Cheguei a Cartago, e por toda parte fervilhava a sertã de amores impuros. Ainda não amava, mas já gostava de amar; secretamente sedento, aborrecia a mim próprio por não me sentir mais indigente de amor. Gostando do amor buscava o que amar, e odiava a segurança e os meus caminhos sem perigos, porque tinha dentro de mim fonte de alimento interior, de ti mesmo, ó meu Deus. Eu não sentia essa fonte como tal; antes, estava sem apetite algum dos manjares incorruptíveis, não porque estivesse saciado deles, mas porque, quanto mais vazio, tanto mais enfastiado me sentia.

E por isso minha alma não estava bem e, ferida, voltava-se para fora de si, ávida de se roçar miseravelmente às coisas sensíveis; se porém não tivessem alma, não seriam certamente amadas.

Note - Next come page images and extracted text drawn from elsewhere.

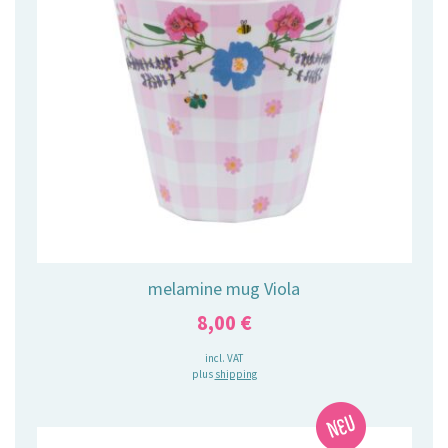
melamine mug Viola
8,00
€
incl. VAT
plus
shipping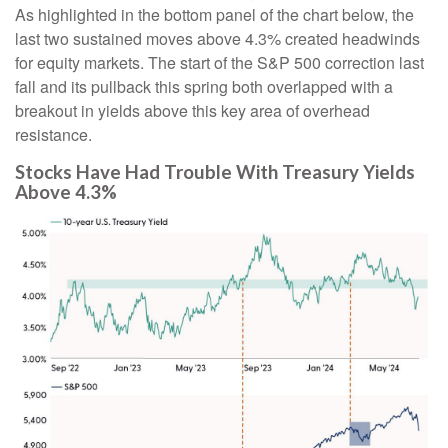
As highlighted in the bottom panel of the chart below, the
last two sustained moves above 4.3% created headwinds
for equity markets. The start of the S&P 500 correction last
fall and its pullback this spring both overlapped with a
breakout in yields above this key area of overhead
resistance.
Stocks Have Had Trouble With Treasury Yields
Above 4.3%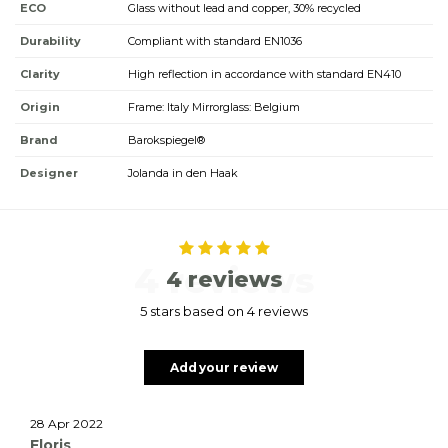
ECO
Glass without lead and copper, 30% recycled
Durability
Compliant with standard EN1036
Clarity
High reflection in accordance with standard EN410
Origin
Frame: Italy Mirrorglass: Belgium
Brand
Barokspiegel®
Designer
Jolanda in den Haak
4 reviews
4 reviews
5 stars based on 4 reviews
Add your review
28 Apr 2022
Floris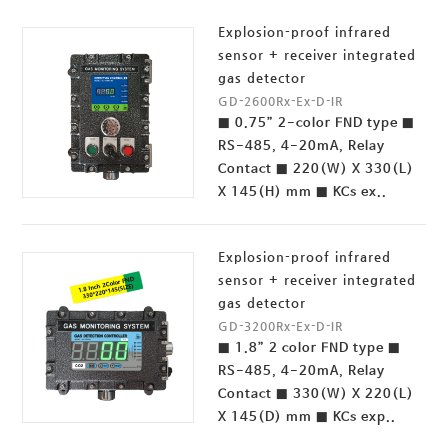
Explosion-proof infrared
sensor + receiver integrated
gas detector
GD-2600Rx-Ex-D-IR
■ 0.75” 2-color FND type ■
RS-485, 4-20mA, Relay
Contact ■ 220(W) X 330(L)
X 145(H) mm ■ KCs ex..
Explosion-proof infrared
sensor + receiver integrated
gas detector
GD-3200Rx-Ex-D-IR
■ 1.8” 2 color FND type ■
RS-485, 4-20mA, Relay
Contact ■ 330(W) X 220(L)
X 145(D) mm ■ KCs exp..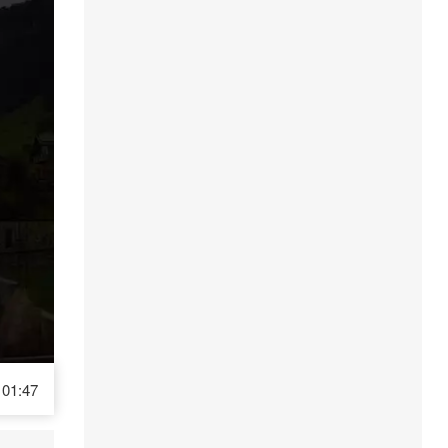
01:47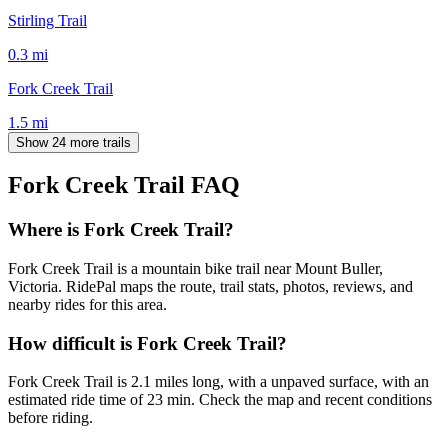
Stirling Trail
0.3
mi
Fork Creek Trail
1.5
mi
Show 24 more trails
Fork Creek Trail
FAQ
Where is Fork Creek Trail?
Fork Creek Trail is a mountain bike trail near Mount Buller,
Victoria. RidePal maps the route, trail stats, photos, reviews, and
nearby rides for this area.
How difficult is Fork Creek Trail?
Fork Creek Trail is 2.1 miles long, with a unpaved surface, with an
estimated ride time of 23 min. Check the map and recent conditions
before riding.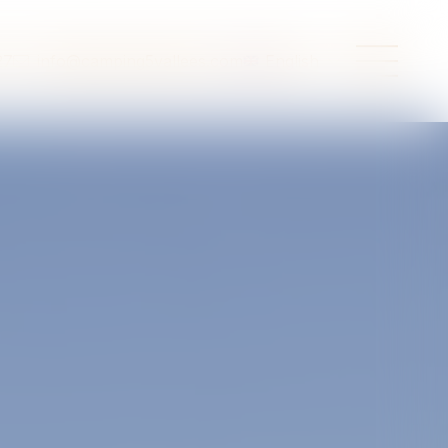
27
info@camping5vallees.com
English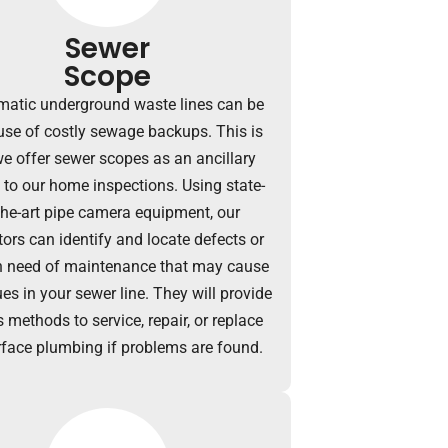
Sewer
Scope
matic underground waste lines can be
use of costly sewage backups.
This is
e offer sewer scopes as an ancillary
e to our home inspections.
Using state-
the-art pipe camera equipment, our
tors can identify and locate defects or
n need of maintenance that may cause
es in your sewer line. They will provide
 methods to service, repair, or replace
face plumbing if problems are found.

Amar e ser amado era para mim a coisa mais doce, sobretudo se podia gozar do corpo da criatura amada. Deste modo manchava com torpe concupiscência a fonte da amizade, e obscurecia seu candor com os vapores infernais da luxúria. E apesar de tão torpe e impuro, desejava com afã e cheio de vaidade, passar por afável e cortês.

Caí por fim no amor, em que desejava ser colhido. Porém, ó meu Deus, misericórdia minha, quanto fel não misturaste àquela suavidade, e quão bom foste ao fazê-lo! Fui amado, e cheguei secretamente aos laços do prazer, e me deixei alegremente enredar com trabalhosos laços, para ser logo açoitado com as varas de ferro ardente do ciúme, das suspeitas, dos temores, das iras e das contendas.